Daring jerked her head back. “Whoa.”

“Yeah, and there’s traces of mind-altering magic in the air.” Velvet’s horn flared, burning the message to a crisp. “I don’t wanna jump at shadows, but my gut tells me all these crimes are too big and too close together to be completely unrelated.”

Daring Do nodded. She joined Velvet and Spike on their way out of the cellar. “The assassinations, the attempted theft, the murders, all under the same banner?”

“Maybe.” Velvet rubbed her chin. “At the least, I think Dulcimer is in on the assassination of Celestia.”

Spike snarled. “Dulci-who?”

Velvet ran a hoof through her curls. “Viscount Dulcimer of the Blueblood Estate. He planned to assassinate Blueblood, but I couldn’t get any solid evidence against him.”

Daring Do squinted. “When did this happen?”

Twilight Velvet blew a long, hard breath through her lips. “That does it. It’s time to get our team debriefed. Daring, you help me track down our teammates. Spike, you—”

“Help Dad,” he said. He cleared his throat, wiping his eyes. “I’m gonna keep helping Dad.”

Velvet paused mid-step. She looked up at him with a tiny frown. “If you’re sure.”

“Yeah.” Spike scratched a scale loose from his arm. “I need to take my mind off things. Off lots of things.”

Twilight Velvet stood on her hind legs to kiss him on the cheek. “I understand, Spike. Go ahead.”

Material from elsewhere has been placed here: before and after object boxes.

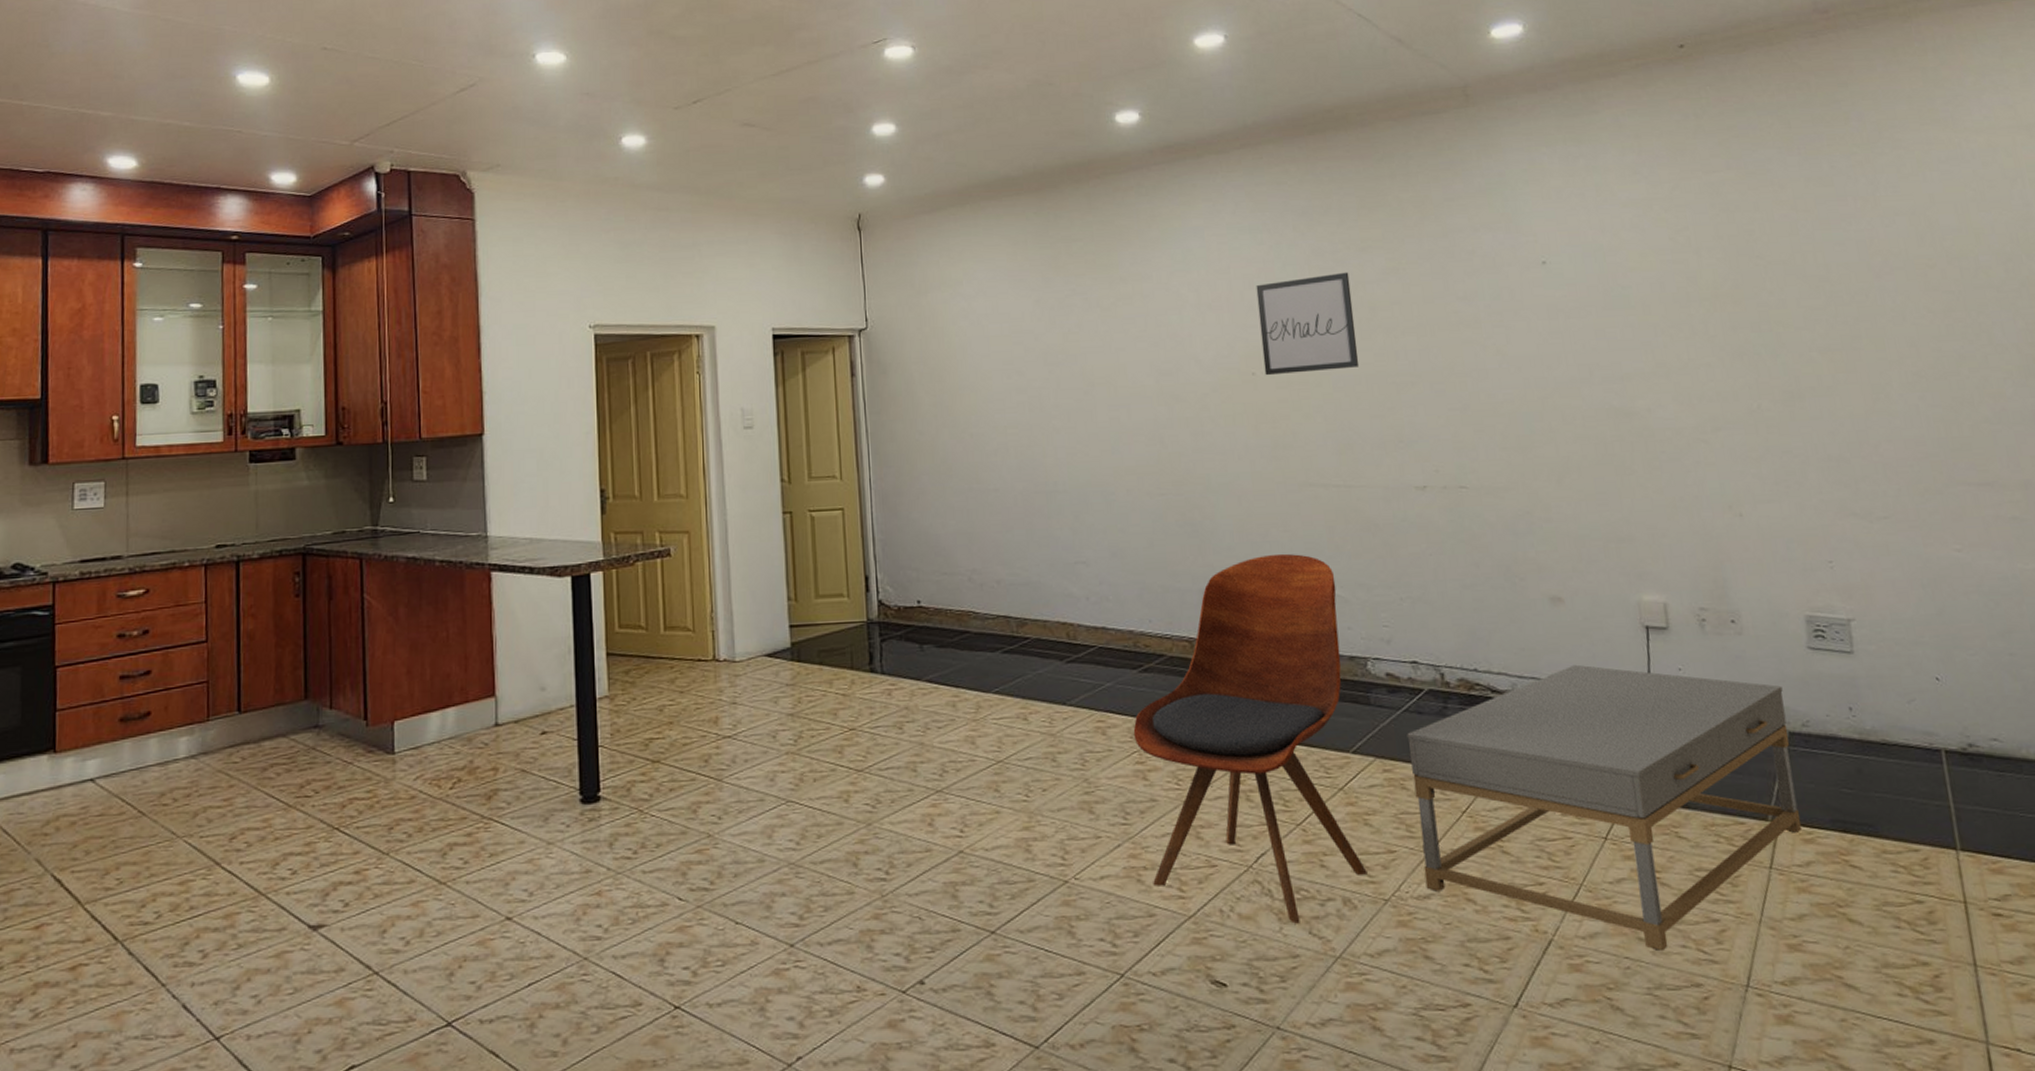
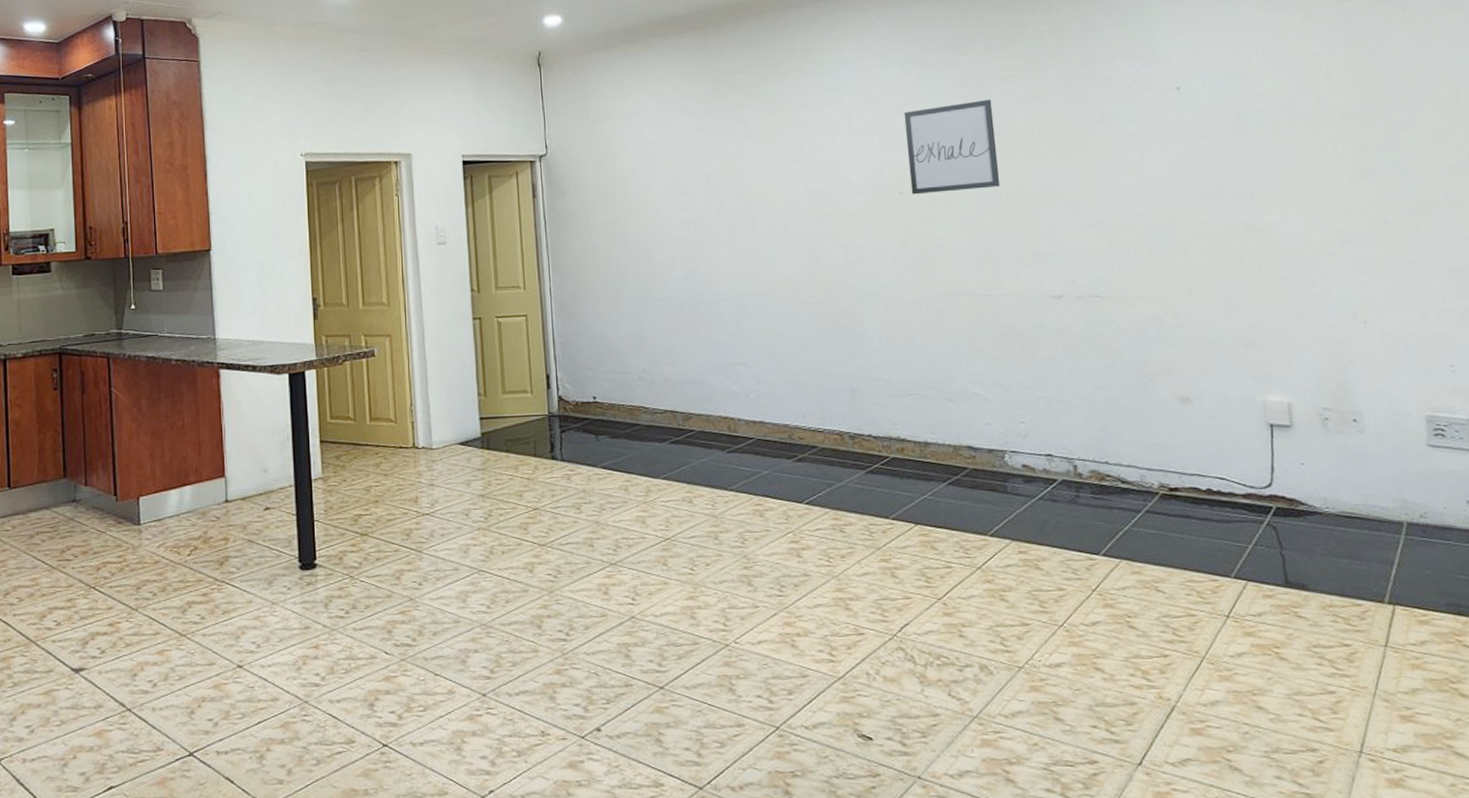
dining chair: present [1133,553,1368,924] -> none [788,356,1003,687]
coffee table: present [1407,664,1801,952] -> none [1041,458,1417,719]

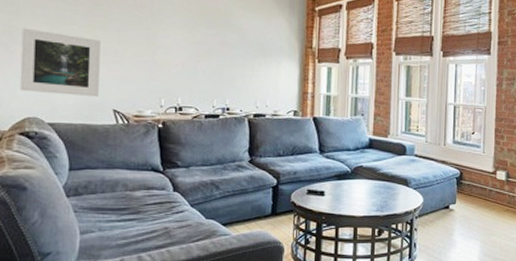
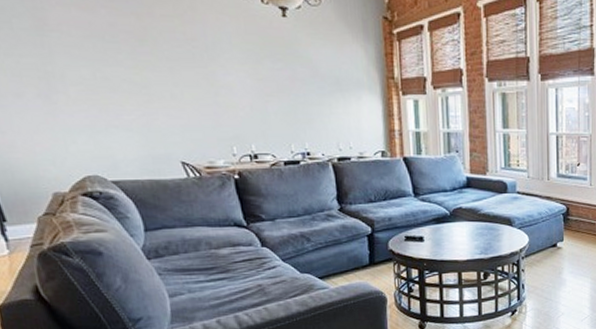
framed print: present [19,28,101,97] -> none [60,73,162,148]

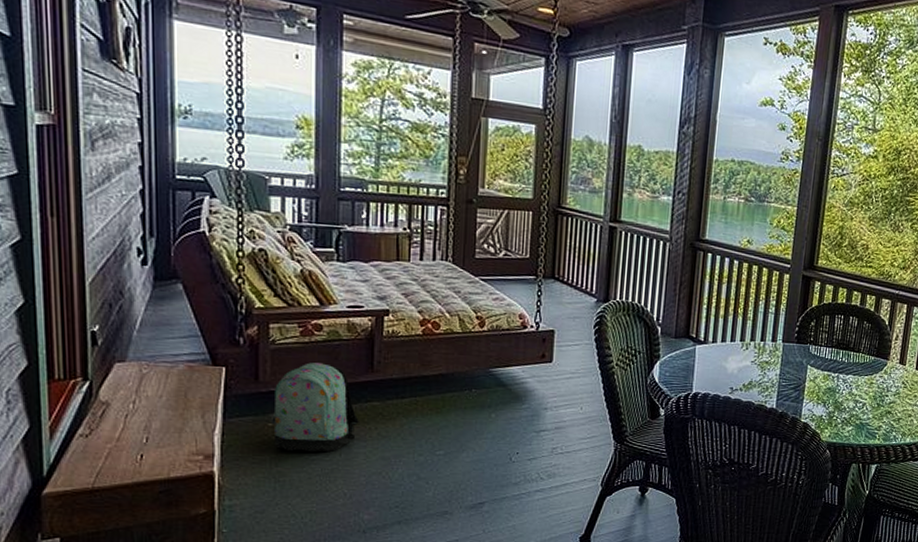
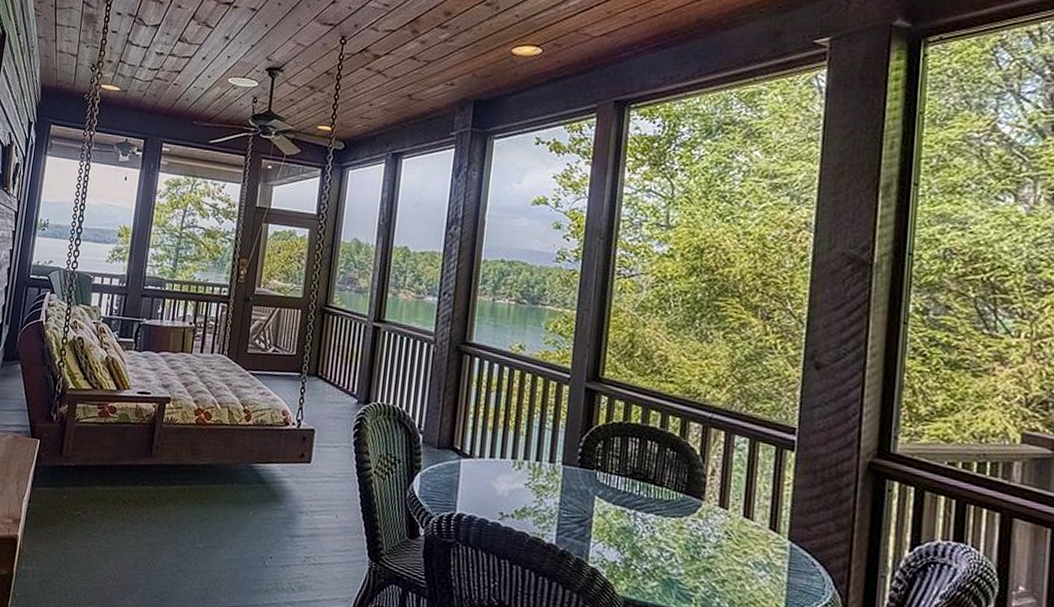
backpack: present [270,362,359,452] -> none [65,442,135,531]

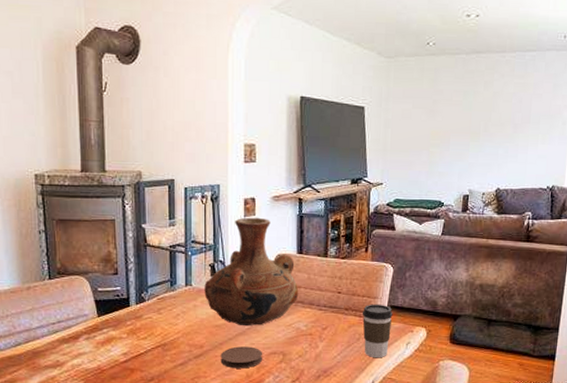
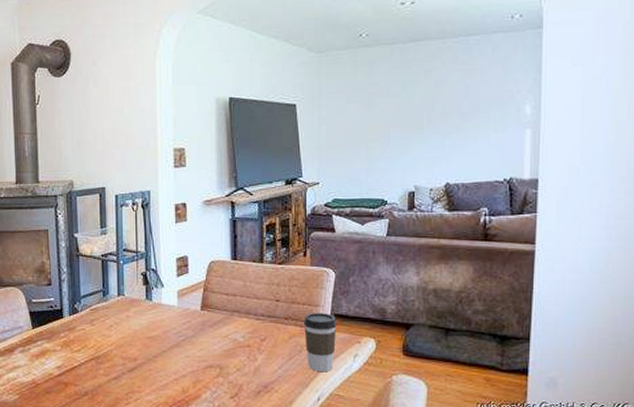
vase: present [204,217,299,325] -> none [137,223,235,337]
coaster: present [220,346,263,369] -> none [155,359,199,383]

He walked backwards a few steps before turning around. “I’ll be there when you really need me. I promise.”

Twilight Velvet watched him go. She stomped a hoof on the crystal floor. “Well. Come on, Yearling. Let’s get the team together. We’ve got a lot to do if we wanna be ready for tomorrow.”

Daring Do grinned from ear to ear. “Heck, yeah! It’s about time we got proactive!